= Beginning of Section =

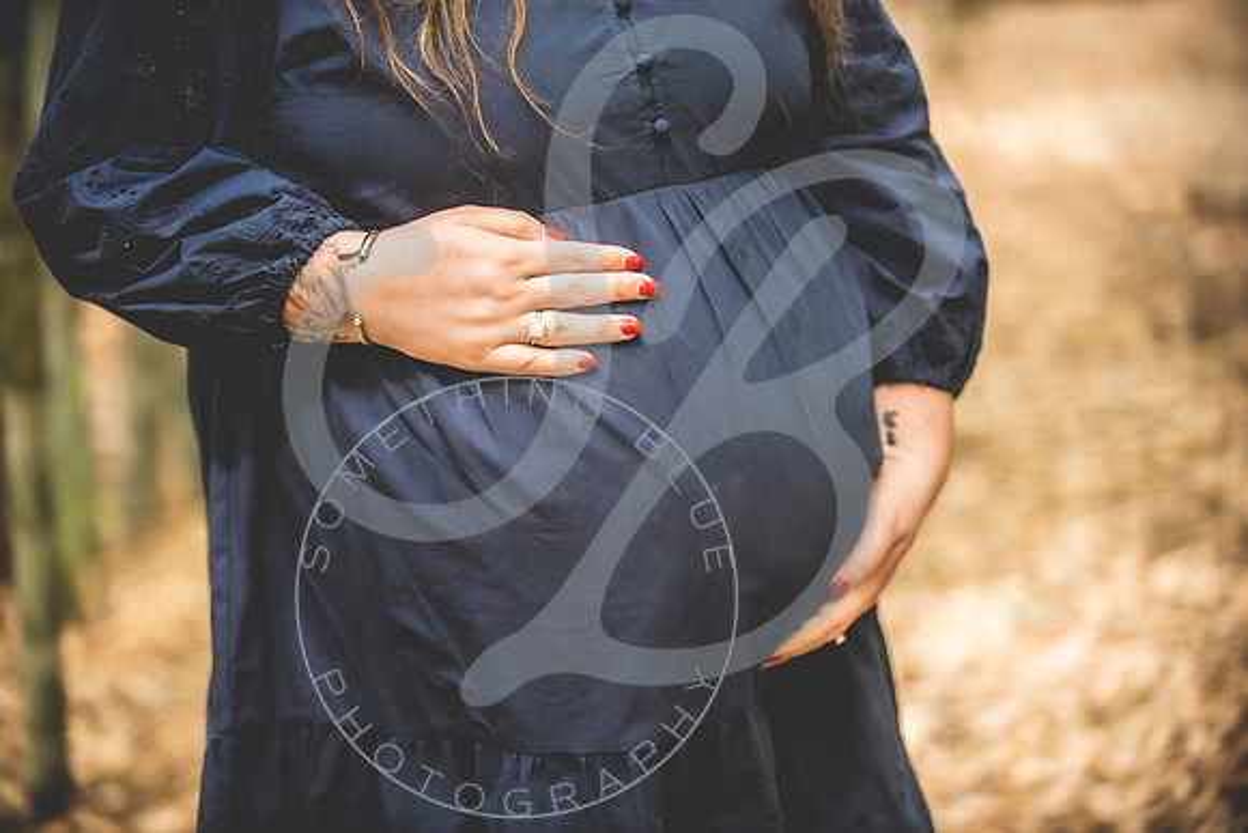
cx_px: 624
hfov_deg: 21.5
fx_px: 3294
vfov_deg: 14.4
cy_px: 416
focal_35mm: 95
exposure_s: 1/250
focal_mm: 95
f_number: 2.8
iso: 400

= End of Section =
= Beginning of Section =

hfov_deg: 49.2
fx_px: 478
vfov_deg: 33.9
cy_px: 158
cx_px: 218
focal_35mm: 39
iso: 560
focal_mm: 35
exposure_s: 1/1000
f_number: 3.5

= End of Section =
= Beginning of Section =

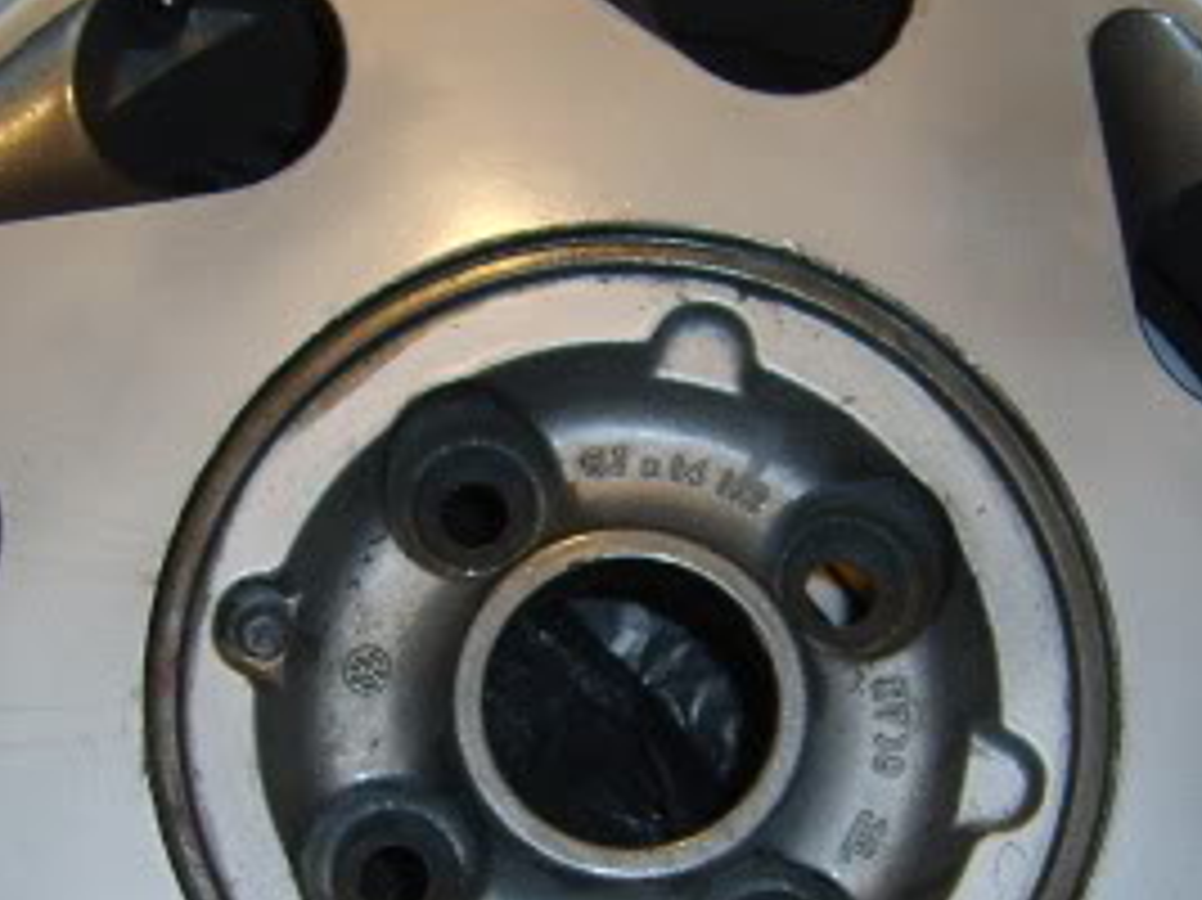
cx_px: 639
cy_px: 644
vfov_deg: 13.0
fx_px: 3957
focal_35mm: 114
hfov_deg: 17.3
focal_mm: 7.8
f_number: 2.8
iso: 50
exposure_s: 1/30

= End of Section =

Would you please repeat exactly the lines above, starting at the line with "fx_px: 3957" and stopping at the line with "exposure_s: 1/30", both included?

fx_px: 3957
focal_35mm: 114
hfov_deg: 17.3
focal_mm: 7.8
f_number: 2.8
iso: 50
exposure_s: 1/30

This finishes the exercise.